# What to work on:
Can you format the lines of the material below as a numbered list, leaving out any blank lines?
____ Dataset records
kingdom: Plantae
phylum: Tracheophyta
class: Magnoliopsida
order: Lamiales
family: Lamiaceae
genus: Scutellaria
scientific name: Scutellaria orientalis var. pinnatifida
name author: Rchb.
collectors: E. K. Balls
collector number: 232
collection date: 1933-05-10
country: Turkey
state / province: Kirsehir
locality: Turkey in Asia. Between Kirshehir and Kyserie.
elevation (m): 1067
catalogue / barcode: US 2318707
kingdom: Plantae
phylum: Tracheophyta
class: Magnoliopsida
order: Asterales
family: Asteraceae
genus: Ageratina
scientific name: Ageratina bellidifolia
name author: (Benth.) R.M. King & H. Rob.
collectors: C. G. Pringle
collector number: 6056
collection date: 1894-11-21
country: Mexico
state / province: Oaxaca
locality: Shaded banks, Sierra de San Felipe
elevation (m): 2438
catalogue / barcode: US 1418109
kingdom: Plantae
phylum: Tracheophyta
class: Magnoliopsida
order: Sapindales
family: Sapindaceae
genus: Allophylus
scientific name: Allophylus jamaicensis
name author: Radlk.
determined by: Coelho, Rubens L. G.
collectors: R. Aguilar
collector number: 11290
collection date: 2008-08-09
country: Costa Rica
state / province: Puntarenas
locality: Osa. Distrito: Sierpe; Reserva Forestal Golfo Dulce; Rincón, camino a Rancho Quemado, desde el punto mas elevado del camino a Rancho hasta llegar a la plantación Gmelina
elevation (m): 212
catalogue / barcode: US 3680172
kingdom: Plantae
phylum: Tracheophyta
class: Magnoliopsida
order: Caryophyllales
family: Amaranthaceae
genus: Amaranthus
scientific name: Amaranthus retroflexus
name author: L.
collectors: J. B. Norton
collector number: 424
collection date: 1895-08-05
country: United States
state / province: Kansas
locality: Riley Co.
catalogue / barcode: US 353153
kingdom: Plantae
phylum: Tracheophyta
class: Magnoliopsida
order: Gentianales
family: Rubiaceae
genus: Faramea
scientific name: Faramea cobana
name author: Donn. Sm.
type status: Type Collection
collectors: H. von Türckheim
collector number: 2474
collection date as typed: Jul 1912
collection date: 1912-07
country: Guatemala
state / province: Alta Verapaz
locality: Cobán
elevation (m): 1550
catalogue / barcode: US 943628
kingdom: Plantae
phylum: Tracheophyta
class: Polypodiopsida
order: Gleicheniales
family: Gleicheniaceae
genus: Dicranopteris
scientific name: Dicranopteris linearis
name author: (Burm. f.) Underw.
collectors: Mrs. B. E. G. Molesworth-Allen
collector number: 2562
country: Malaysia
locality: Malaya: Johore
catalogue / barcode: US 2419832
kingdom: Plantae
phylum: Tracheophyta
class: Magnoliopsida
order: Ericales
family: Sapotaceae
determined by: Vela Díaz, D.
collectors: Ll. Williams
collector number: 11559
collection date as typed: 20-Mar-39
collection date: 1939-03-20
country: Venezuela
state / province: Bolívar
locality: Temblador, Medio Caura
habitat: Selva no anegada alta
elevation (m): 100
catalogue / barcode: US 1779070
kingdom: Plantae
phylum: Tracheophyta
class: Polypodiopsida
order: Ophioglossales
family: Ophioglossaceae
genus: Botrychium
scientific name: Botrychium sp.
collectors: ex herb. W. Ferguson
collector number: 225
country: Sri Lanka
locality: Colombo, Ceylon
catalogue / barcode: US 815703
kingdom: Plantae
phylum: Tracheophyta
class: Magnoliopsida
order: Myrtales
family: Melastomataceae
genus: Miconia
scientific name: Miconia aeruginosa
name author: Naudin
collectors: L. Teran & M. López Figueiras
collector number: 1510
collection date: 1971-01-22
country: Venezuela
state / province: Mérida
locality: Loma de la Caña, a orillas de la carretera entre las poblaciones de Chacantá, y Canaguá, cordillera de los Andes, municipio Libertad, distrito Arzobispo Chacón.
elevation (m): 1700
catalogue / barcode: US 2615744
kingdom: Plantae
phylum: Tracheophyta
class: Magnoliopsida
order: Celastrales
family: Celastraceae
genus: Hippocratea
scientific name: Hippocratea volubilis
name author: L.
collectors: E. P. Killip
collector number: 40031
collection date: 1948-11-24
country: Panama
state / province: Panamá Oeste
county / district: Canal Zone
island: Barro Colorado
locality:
________
# Response to the task:
1. kingdom: Plantae
2. phylum: Tracheophyta
3. class: Magnoliopsida
4. order: Lamiales
5. family: Lamiaceae
6. genus: Scutellaria
7. scientific name: Scutellaria orientalis var. pinnatifida
8. name author: Rchb.
9. collectors: E. K. Balls
10. collector number: 232
11. collection date: 1933-05-10
12. country: Turkey
13. state / province: Kirsehir
14. locality: Turkey in Asia. Between Kirshehir and Kyserie.
15. elevation (m): 1067
16. catalogue / barcode: US 2318707
17. kingdom: Plantae
18. phylum: Tracheophyta
19. class: Magnoliopsida
20. order: Asterales
21. family: Asteraceae
22. genus: Ageratina
23. scientific name: Ageratina bellidifolia
24. name author: (Benth.) R.M. King & H. Rob.
25. collectors: C. G. Pringle
26. collector number: 6056
27. collection date: 1894-11-21
28. country: Mexico
29. state / province: Oaxaca
30. locality: Shaded banks, Sierra de San Felipe
31. elevation (m): 2438
32. catalogue / barcode: US 1418109
33. kingdom: Plantae
34. phylum: Tracheophyta
35. class: Magnoliopsida
36. order: Sapindales
37. family: Sapindaceae
38. genus: Allophylus
39. scientific name: Allophylus jamaicensis
40. name author: Radlk.
41. determined by: Coelho, Rubens L. G.
42. collectors: R. Aguilar
43. collector number: 11290
44. collection date: 2008-08-09
45. country: Costa Rica
46. state / province: Puntarenas
47. locality: Osa. Distrito: Sierpe; Reserva Forestal Golfo Dulce; Rincón, camino a Rancho Quemado, desde el punto mas elevado del camino a Rancho hasta llegar a la plantación Gmelina
48. elevation (m): 212
49. catalogue / barcode: US 3680172
50. kingdom: Plantae
51. phylum: Tracheophyta
52. class: Magnoliopsida
53. order: Caryophyllales
54. family: Amaranthaceae
55. genus: Amaranthus
56. scientific name: Amaranthus retroflexus
57. name author: L.
58. collectors: J. B. Norton
59. collector number: 424
60. collection date: 1895-08-05
61. country: United States
62. state / province: Kansas
63. locality: Riley Co.
64. catalogue / barcode: US 353153
65. kingdom: Plantae
66. phylum: Tracheophyta
67. class: Magnoliopsida
68. order: Gentianales
69. family: Rubiaceae
70. genus: Faramea
71. scientific name: Faramea cobana
72. name author: Donn. Sm.
73. type status: Type Collection
74. collectors: H. von Türckheim
75. collector number: 2474
76. collection date as typed: Jul 1912
77. collection date: 1912-07
78. country: Guatemala
79. state / province: Alta Verapaz
80. locality: Cobán
81. elevation (m): 1550
82. catalogue / barcode: US 943628
83. kingdom: Plantae
84. phylum: Tracheophyta
85. class: Polypodiopsida
86. order: Gleicheniales
87. family: Gleicheniaceae
88. genus: Dicranopteris
89. scientific name: Dicranopteris linearis
90. name author: (Burm. f.) Underw.
91. collectors: Mrs. B. E. G. Molesworth-Allen
92. collector number: 2562
93. country: Malaysia
94. locality: Malaya: Johore
95. catalogue / barcode: US 2419832
96. kingdom: Plantae
97. phylum: Tracheophyta
98. class: Magnoliopsida
99. order: Ericales
100. family: Sapotaceae
101. determined by: Vela Díaz, D.
102. collectors: Ll. Williams
103. collector number: 11559
104. collection date as typed: 20-Mar-39
105. collection date: 1939-03-20
106. country: Venezuela
107. state / province: Bolívar
108. locality: Temblador, Medio Caura
109. habitat: Selva no anegada alta
110. elevation (m): 100
111. catalogue / barcode: US 1779070
112. kingdom: Plantae
113. phylum: Tracheophyta
114. class: Polypodiopsida
115. order: Ophioglossales
116. family: Ophioglossaceae
117. genus: Botrychium
118. scientific name: Botrychium sp.
119. collectors: ex herb. W. Ferguson
120. collector number: 225
121. country: Sri Lanka
122. locality: Colombo, Ceylon
123. catalogue / barcode: US 815703
124. kingdom: Plantae
125. phylum: Tracheophyta
126. class: Magnoliopsida
127. order: Myrtales
128. family: Melastomataceae
129. genus: Miconia
130. scientific name: Miconia aeruginosa
131. name author: Naudin
132. collectors: L. Teran & M. López Figueiras
133. collector number: 1510
134. collection date: 1971-01-22
135. country: Venezuela
136. state / province: Mérida
137. locality: Loma de la Caña, a orillas de la carretera entre las poblaciones de Chacantá, y Canaguá, cordillera de los Andes, municipio Libertad, distrito Arzobispo Chacón.
138. elevation (m): 1700
139. catalogue / barcode: US 2615744
140. kingdom: Plantae
141. phylum: Tracheophyta
142. class: Magnoliopsida
143. order: Celastrales
144. family: Celastraceae
145. genus: Hippocratea
146. scientific name: Hippocratea volubilis
147. name author: L.
148. collectors: E. P. Killip
149. collector number: 40031
150. collection date: 1948-11-24
151. country: Panama
152. state / province: Panamá Oeste
153. county / district: Canal Zone
154. island: Barro Colorado
155. locality:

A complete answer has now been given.